Handling would be good, but I'm not averse to display animals (I have time to tame if possible, but I don't want to have to battle every time I'm near the viv!)

Ideally communal as I would like to breed, however I don't want to breed CWDs or BDs as there seem to be too many these days - this is partly why I was thinking frillies but if they aren't very active then perhaps not.

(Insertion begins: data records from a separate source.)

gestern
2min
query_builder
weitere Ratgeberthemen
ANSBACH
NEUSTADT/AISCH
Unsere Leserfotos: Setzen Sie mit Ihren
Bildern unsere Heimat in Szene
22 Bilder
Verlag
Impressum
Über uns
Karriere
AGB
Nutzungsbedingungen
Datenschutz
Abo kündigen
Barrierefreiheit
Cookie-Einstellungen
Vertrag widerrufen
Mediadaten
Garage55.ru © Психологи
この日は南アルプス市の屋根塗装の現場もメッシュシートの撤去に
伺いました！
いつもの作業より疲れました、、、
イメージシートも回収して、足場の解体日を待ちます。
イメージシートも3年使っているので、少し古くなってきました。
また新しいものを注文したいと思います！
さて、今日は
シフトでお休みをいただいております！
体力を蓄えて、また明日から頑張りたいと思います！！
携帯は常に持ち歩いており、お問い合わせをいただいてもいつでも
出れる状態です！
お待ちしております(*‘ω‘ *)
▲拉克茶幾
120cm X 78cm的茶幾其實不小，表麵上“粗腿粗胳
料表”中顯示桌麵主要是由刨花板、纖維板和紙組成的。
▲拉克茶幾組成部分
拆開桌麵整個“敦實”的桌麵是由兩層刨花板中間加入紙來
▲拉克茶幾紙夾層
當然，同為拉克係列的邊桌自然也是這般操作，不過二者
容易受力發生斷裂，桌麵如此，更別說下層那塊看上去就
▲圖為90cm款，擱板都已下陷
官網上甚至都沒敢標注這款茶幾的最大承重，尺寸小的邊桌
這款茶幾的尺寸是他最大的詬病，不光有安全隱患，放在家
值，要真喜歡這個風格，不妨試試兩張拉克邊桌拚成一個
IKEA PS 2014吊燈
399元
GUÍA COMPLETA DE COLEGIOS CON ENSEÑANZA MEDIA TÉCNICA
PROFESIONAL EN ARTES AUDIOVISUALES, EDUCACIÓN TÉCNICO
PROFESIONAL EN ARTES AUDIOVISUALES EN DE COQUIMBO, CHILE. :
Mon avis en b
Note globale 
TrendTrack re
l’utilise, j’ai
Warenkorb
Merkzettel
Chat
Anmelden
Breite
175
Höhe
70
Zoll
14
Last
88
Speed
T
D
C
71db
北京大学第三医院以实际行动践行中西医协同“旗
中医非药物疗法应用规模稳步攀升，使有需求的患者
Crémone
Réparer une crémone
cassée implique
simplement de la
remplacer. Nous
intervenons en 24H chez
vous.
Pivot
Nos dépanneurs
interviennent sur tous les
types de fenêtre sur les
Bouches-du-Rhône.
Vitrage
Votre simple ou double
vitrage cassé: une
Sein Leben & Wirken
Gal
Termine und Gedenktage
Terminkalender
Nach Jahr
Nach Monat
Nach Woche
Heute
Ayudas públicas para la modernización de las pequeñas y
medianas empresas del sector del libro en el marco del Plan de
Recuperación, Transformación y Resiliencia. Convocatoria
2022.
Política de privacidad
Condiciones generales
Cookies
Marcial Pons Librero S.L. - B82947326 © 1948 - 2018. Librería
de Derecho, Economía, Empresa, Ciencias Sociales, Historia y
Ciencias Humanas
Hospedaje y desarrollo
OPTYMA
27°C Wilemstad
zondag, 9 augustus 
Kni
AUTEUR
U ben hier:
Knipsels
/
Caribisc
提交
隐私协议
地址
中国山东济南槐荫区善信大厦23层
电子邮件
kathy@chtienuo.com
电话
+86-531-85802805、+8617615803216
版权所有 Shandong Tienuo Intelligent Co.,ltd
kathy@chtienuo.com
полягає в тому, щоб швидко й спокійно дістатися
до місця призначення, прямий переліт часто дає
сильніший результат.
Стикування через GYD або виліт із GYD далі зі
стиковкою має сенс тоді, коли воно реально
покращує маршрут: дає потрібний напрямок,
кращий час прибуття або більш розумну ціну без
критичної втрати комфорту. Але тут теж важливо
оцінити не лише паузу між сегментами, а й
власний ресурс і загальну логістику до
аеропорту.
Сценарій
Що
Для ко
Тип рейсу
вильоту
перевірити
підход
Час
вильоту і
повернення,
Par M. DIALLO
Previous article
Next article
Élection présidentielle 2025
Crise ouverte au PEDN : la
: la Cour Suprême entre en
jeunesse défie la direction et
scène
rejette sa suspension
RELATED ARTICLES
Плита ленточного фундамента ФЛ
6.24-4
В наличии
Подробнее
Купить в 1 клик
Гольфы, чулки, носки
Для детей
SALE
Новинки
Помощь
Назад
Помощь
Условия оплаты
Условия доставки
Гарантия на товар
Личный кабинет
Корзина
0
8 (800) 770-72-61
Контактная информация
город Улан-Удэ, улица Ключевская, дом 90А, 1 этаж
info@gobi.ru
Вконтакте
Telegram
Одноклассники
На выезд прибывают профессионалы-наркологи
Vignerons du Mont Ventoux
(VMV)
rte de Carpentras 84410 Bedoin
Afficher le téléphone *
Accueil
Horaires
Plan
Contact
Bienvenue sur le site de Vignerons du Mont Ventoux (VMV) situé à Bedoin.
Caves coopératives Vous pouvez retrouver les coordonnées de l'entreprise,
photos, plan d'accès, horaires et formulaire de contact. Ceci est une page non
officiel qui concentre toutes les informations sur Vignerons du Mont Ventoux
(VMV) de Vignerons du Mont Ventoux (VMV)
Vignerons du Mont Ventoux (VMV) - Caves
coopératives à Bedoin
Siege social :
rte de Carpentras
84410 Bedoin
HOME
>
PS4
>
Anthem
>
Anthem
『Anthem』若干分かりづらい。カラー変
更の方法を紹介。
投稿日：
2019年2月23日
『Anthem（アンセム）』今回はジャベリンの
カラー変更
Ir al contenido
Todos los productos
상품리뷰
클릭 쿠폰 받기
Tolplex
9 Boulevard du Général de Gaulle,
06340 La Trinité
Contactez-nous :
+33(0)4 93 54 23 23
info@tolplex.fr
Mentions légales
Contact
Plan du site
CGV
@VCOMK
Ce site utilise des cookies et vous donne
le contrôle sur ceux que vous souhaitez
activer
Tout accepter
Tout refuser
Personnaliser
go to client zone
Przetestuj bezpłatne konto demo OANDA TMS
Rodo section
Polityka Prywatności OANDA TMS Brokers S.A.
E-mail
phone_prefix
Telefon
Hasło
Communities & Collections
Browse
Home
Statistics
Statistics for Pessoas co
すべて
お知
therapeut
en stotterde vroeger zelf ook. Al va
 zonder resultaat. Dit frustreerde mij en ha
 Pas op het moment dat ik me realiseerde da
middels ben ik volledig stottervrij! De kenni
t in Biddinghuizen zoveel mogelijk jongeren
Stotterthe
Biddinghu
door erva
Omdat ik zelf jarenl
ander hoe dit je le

another factor is ideally I would like CB rather than CF or WC

Emeral Monitors would be lovely, but to be honest a 6hx6wx3d viv is about as big as I will ever be able to fit in my house and I doubt this is really big enough for an adult, and what with the price of tree monitors (£1000+?) I think they are probably out.

Thanks for the help.


----------



## Biggys (Jun 6, 2010)

balmybaldwin said:


> I think I'm after a diurnal lizard, but I will consider nocturnal - I do work 9-5, but a can work from home a day a week or so.
> 
> Handling would be good, but I'm not averse to display animals (I have time to tame if possible, but I don't want to have to battle every time I'm near the viv!)
> 
> ...


600-1000 pound mate 

and If I had one I would be looking to do a 8 x 8 x 4 when adult


----------



## weaver132 (Sep 7, 2009)

What about an ackie they are hyperactive and dont get too large


----------



## SteveCourty (Oct 4, 2009)

You could go for agama agama or agama mwanzae if you split the viv you'd get 1.3.0 in there maybe 1.4.0 these guyd will use all thr space and are ott active. They will makr full ise of walls if you build rock walls as well. They'd tame down with patience


----------



## balmybaldwin (Mar 17, 2010)

SteveCourty said:


> You could go for agama agama or agama mwanzae if you split the viv you'd get 1.3.0 in there maybe 1.4.0 these guyd will use all thr space and are ott active. They will makr full ise of walls if you build rock walls as well. They'd tame down with patience




Are they several tho or ground dwelling?


----------



## Biggys (Jun 6, 2010)

balmybaldwin said:


> Are they several tho or ground dwelling?


Several ?

Dont you mean arboreal mate ?


----------



## balmybaldwin (Mar 17, 2010)

Yep stupid phone keeps correcting things:devil:.


----------



## Biggys (Jun 6, 2010)

balmybaldwin said:


> Yep stupid phone keeps correcting things:devil:.


Hahah no worries dude, 
Just wasn't sure if there was a new type of lizard running about I haven't heard of :Na_Na_Na_Na:


----------



## Jeffers3 (May 18, 2010)

weaver132 said:


> What about an ackie they are hyperactive and dont get too large


I keep recommending ackies as well. Once you've watched one hunting, you realise what an active lizard is like - awesome!

All I need to do is take my own advice now.....


----------



## ambyglam (Nov 16, 2009)

what about leopard lizards...they are epic fun!


----------



## Biggys (Jun 6, 2010)

ambyglam said:


> what about leopard lizards...they are epic fun!


I've seen these in a local shop they are stunning :flrt:

and always on the move doing something awesome :lol2:


----------



## balmybaldwin (Mar 17, 2010)

ambyglam said:


> what about leopard lizards...they are epic fun!


 
Hmmm will have to have a look at these then... off visiting shops at the weekend, hopefully someone will have some I can have a look at... any tips for researching them?


----------



## ambyglam (Nov 16, 2009)

they are smallish...slightly smaller and a fair bit slimmer than leos, but most are wild caught, but even thos ones are dog tame! I currently only have one male...but I am looking at getting a couple of females to breed with so that we can get more captive bred babies in the uk.

They are well worth it as a pet IMO, they are active, tame, friendly, good eaters, easy to keep...desert set up...nice high temps...job done!


----------